Sweden’s love for mines is putting it at odds with the Sámi | Polarjournal
No country for old English legends (Photo: Hans-Olof Utsi/imagebank.sweden.se)

Not long after he took office as Sweden’s commerce minister in December, Karl-Petter Thorwaldsson was asked to explain to the opposition why so many mining firms had to wait so long to receive an answer to their applications to begin drilling. According to one recent industry survey, the long waiting times have been partly to blame for the amount of prospecting being done in Sweden recently falling to a 20-year low. 

The most dramatic example of the drawn-out process that mining firms fear they could get caught up in is the application submitted by Beowulf Mining, a British-listed firm that is looking begin mining iron ore in a Sámi area known as Gállok (Kallak, in Swedish). It has been waiting since 2017 to receive a final decision from the ministry Mr Thorwaldsson now heads.

As an iron mine, few would doubt the merits of the Gállok operation; according to material compiled by Beowulf Mining, the ore it would extract is of extremely high quality, and can either be exported or used in Sweden’s steel-making industry. Though its projected lifespan — 14 years — is somewhat short, Beowulf Mining says this is a conservative estimate, and, anyway, the 500 jobs the mine would create, even if they did not last forever, would still provide valuable tax revenue and perhaps in-migration to a part of Sweden where the trend has been in the other direction. 

Beowulf’s next opponent (Photo: Sáminuorra)

Beowulf Mining argues that mining and tourism can exist side-by-side, and that, because the mine is located outside Laponia, limitations on development there cannot be used to deny it a licence. As far as reindeer herding goes, the firm says dialogue is the way forward.

If its executives find residents not in a talkative mood, it will only have itself to blame; in 2010, the chairman of Beowulf Mining’s board, Clive Sinclair-Poulton, suggested local resistance to the mine would be minimal because so few people lived near by. Mr Sinclair-Poulton’s rhetorical question, “What local people?” (see below), is typical of the firm’s attitude towards the people of the region, residents say, and has been co-opted for use in slogans against it.
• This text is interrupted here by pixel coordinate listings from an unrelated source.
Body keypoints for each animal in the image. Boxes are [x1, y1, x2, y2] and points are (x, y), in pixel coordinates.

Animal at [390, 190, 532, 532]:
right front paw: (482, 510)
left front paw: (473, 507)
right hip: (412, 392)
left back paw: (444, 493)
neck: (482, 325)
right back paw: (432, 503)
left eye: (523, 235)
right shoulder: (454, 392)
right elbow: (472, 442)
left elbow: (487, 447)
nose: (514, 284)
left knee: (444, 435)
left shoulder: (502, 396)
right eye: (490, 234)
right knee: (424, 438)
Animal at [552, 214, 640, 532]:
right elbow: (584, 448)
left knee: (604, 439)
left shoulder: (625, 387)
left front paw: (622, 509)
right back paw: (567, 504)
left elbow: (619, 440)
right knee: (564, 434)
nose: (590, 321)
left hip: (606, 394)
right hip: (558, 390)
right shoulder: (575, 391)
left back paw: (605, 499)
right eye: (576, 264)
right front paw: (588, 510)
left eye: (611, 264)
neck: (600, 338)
The Soc Dems and other pro-mining parties have had an easier time overlooking such gaffes, and it is easy to understand why: some 45,000 Swedes make their living off mining, and mining exports amount to 10% of the country’s total foreign income. Iron ore — either exported raw or in the form steel and steel products — is particularly important, a fact reflected by the inclusion of the ancient symbol for the metal (think of Volvo’s logo) in the coats of arms of a handful of the country’s local authorities.
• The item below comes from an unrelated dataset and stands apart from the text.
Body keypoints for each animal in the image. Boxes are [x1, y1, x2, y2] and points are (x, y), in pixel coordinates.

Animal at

Conservationists, most recently Greta Thunberg, who attended a rally against the mine on Sunday in connection with Sámi álbmotbeaivi, the Sámi national day (pictured above), would prefer that iron was a thing of Sweden’s past. Instead, they suggest that mining for nickel, lithium and cobalt and other metals used in energy-saving technologies would be a better choice. Demand for steel, though, is not decreasing, and instead of phasing out production, Sweden has begun to throw its support behind efforts to come up with ways to make steel without fossil fuels.
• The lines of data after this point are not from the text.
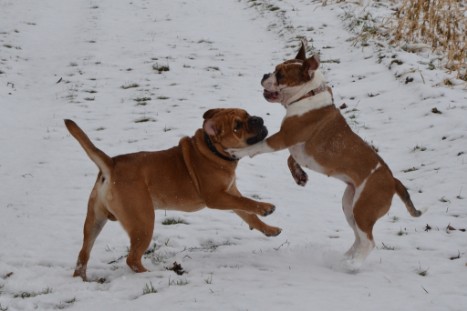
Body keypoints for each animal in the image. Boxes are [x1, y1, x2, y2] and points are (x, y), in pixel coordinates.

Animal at [229, 40, 422, 270]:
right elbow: (290, 158)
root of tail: (393, 180)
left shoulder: (282, 138)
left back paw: (353, 265)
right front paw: (300, 176)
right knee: (358, 237)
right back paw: (346, 258)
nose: (265, 74)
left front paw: (237, 151)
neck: (308, 94)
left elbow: (257, 147)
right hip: (349, 205)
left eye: (280, 74)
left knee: (369, 241)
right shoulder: (294, 146)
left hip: (364, 209)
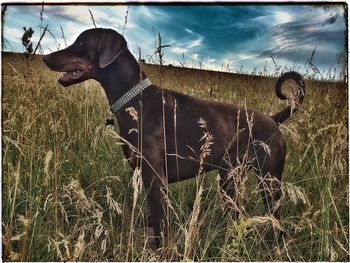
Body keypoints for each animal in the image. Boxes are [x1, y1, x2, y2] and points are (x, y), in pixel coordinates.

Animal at [44, 27, 306, 249]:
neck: (135, 100)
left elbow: (161, 226)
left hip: (269, 182)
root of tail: (273, 119)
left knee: (276, 221)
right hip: (229, 179)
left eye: (80, 43)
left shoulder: (155, 179)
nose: (45, 57)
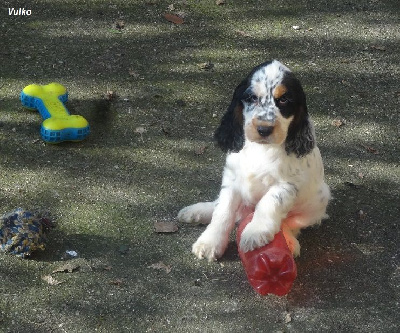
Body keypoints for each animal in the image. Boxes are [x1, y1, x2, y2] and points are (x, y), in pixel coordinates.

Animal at [179, 61, 332, 260]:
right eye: (251, 98)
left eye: (284, 99)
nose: (264, 129)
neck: (261, 148)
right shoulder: (232, 179)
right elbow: (223, 211)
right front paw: (210, 242)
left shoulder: (287, 185)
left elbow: (269, 202)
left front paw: (255, 232)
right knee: (221, 205)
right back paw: (196, 212)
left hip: (318, 201)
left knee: (289, 223)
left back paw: (290, 242)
Politics, too, plays a role in Mr Thorwaldsen’s open embrace of mining, which, the industry believes, signals an imminent approval of Beowulf Minings’s application next month. At the end of last year, Miljöpartiet, Sweden’s greens, bolted the governing coalition. The party remains an ally to the government, but is out of the cabinet, and that has left the Soc Dems to call the shots alone. Mr Thorwaldsen has made it clear that this does not mean environmental issues have moved down on the government’s list of priorities. Rather, it is mining that has moved up.